Virtual reality is for more than games. Movies and television studios will no doubt move to embrace the technology — 3D movies are already popular, after all, and at least one movie made for Oculus already exists. Gone, though, may prove to be the first successful episodic series produced for viewing through a dedicated headset...in this case, Samsung's Gear VR. The first episode will premiere on Tuesday.

Samsung has teamed with Skybound Entertainment to create Gone, a show about a mother trying to find her daughter. The episodes will be released on Samsung's Milk VR app where its smartphone owners can watch the episode through the company's own and newly launched virtual reality headset. Unlike traditional television, however, viewers will get to interact with the show.

In addition to looking around within the scenes as demonstrated in the video above, users will also be able to interact in limited degrees with the environment. For example, viewers will have the option to zoom in on "hotspots" — various cues or clues — that pertain to the overall storyline.
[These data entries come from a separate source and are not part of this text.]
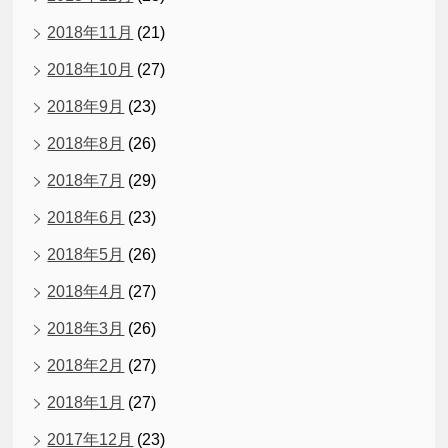
2018年11月
(21)
2018年10月
(27)
2018年9月
(23)
2018年8月
(26)
2018年7月
(29)
2018年6月
(23)
2018年5月
(26)
2018年4月
(27)
2018年3月
(26)
2018年2月
(27)
2018年1月
(27)
2017年12月
(23)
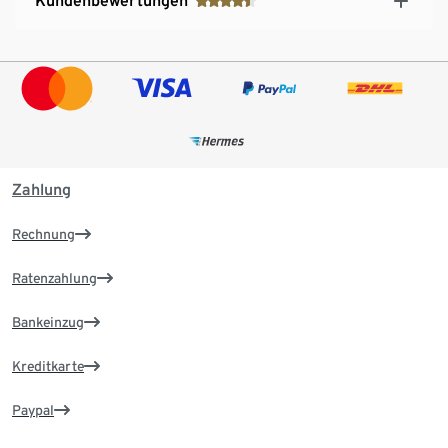
Kundenbewertungen
Zahlung
Rechnung
Ratenzahlung
Bankeinzug
Kreditkarte
Paypal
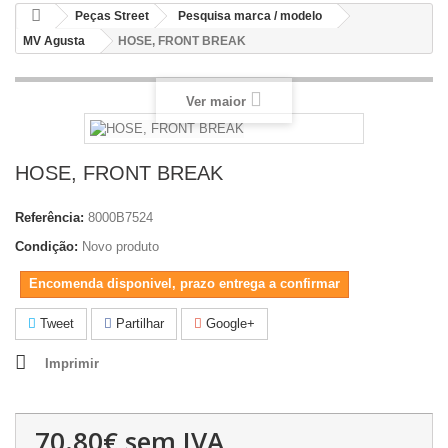
Peças Street
Pesquisa marca / modelo
MV Agusta
HOSE, FRONT BREAK
Ver maior
HOSE, FRONT BREAK
Referência:
8000B7524
Condição:
Novo produto
Encomenda disponivel, prazo entrega a confirmar
Tweet
Partilhar
Google+
Imprimir
70.80€
sem IVA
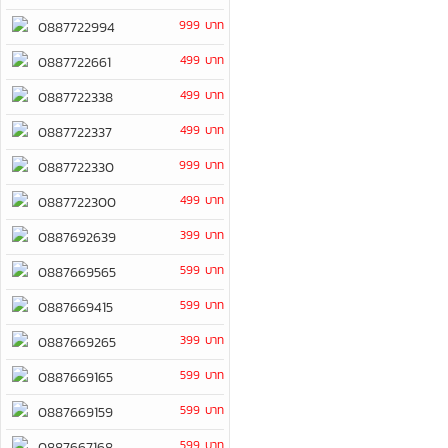
999 บาท
0887722994
499 บาท
0887722661
499 บาท
0887722338
499 บาท
0887722337
999 บาท
0887722330
499 บาท
0887722300
399 บาท
0887692639
599 บาท
0887669565
599 บาท
0887669415
399 บาท
0887669265
599 บาท
0887669165
599 บาท
0887669159
599 บาท
0887667168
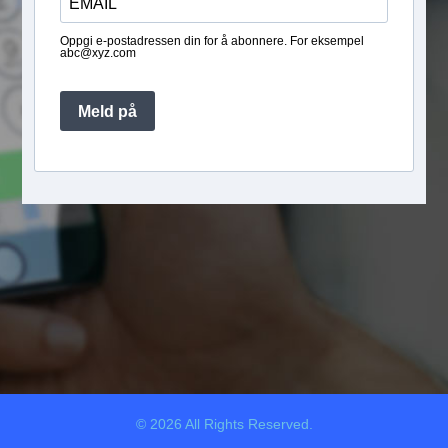
Oppgi e-postadressen din for å abonnere. For eksempel
abc@xyz.com
Meld på
© 2026 All Rights Reserved.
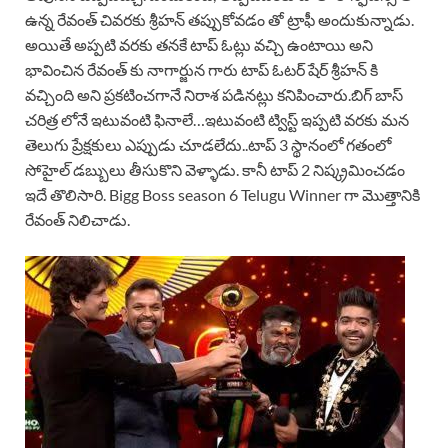
ఉన్న రేవంత్ చివరకు శ్రీహన్ తప్పుకోవడం తో ట్రాఫీ అందుకున్నాడు.
అయితే అప్పటి వరకు తనకే టాప్ ఓట్లు వచ్చి ఉంటాయి అని
భావించిన రేవంత్ కు నాగార్జున గారు టాప్ ఓటర్ షేర్ శ్రీహన్ కి
వచ్చింది అని ప్రకటించగానే నిరాశ పడినట్లు కనిపించారు.బిగ్ బాస్
చరిత్ర లోనే ఇటువంటి ఫినాలే…ఇటువంటి ట్విస్ట్ ఇప్పటి వరకు మన
తెలుగు ప్రేక్షకులు ఎప్పుడు చూడలేదు..టాప్ 3 స్థానంలో గతంలో
సోహైల్ డబ్బులు తీసుకొని వెళ్ళాడు. కానీ టాప్ 2 నిష్క్రమించడం
ఇదే తొలిసారి. Bigg Boss season 6 Telugu Winner గా మొత్తానికి
రేవంత్ నిలిచాడు.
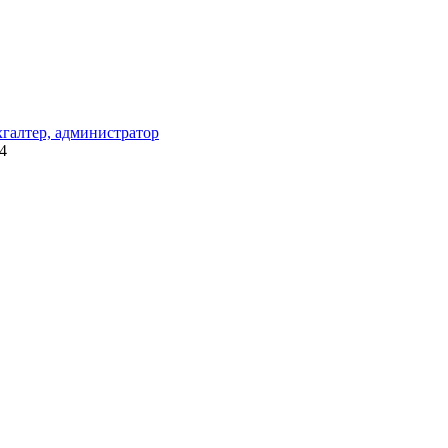
хгалтер, администратор
4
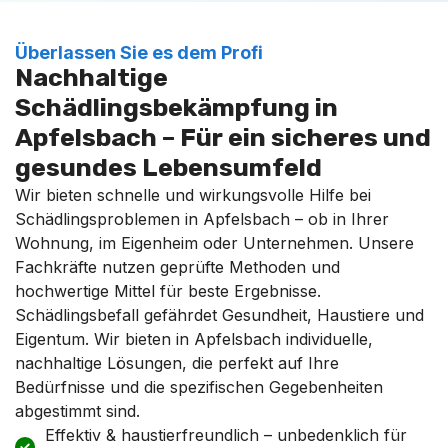
Überlassen Sie es dem Profi
Nachhaltige
Schädlingsbekämpfung in
Apfelsbach – Für ein sicheres und
gesundes Lebensumfeld
Wir bieten schnelle und wirkungsvolle Hilfe bei
Schädlingsproblemen in Apfelsbach – ob in Ihrer
Wohnung, im Eigenheim oder Unternehmen. Unsere
Fachkräfte nutzen geprüfte Methoden und
hochwertige Mittel für beste Ergebnisse.
Schädlingsbefall gefährdet Gesundheit, Haustiere und
Eigentum. Wir bieten in Apfelsbach individuelle,
nachhaltige Lösungen, die perfekt auf Ihre
Bedürfnisse und die spezifischen Gegebenheiten
abgestimmt sind.
Effektiv & haustierfreundlich – unbedenklich für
This is described as a design choice where viewers are "sucked in" to those hotspots once they look at them.

Samsung's VP for Content Strategy Matt Apfel described this as, "You are on a bit of a scavenger hunt."

Hotspots stick around for a specific amount of time before disappearing, and content unlocked in them plays at the same speed as the rest of the plot, keeping them from being distracting. It's like changing your vantage point within the scene while that scene happens; someone who, via a hotspot, is given a different vantage point will see the same scene as those who didn't find the hotspot, perhaps finding clues about the story at the same time.

The creators had to toe a fine line between making the show interactive but not overwhelming viewers to the point that they ended up confused or disinterested. As well, the hotspots will shape the experience, but aren't so great as it turn the show into a "choose-your-own-adventure" experience. Still, viewers will be provided with a tutorial to help them understand how Gone plays out.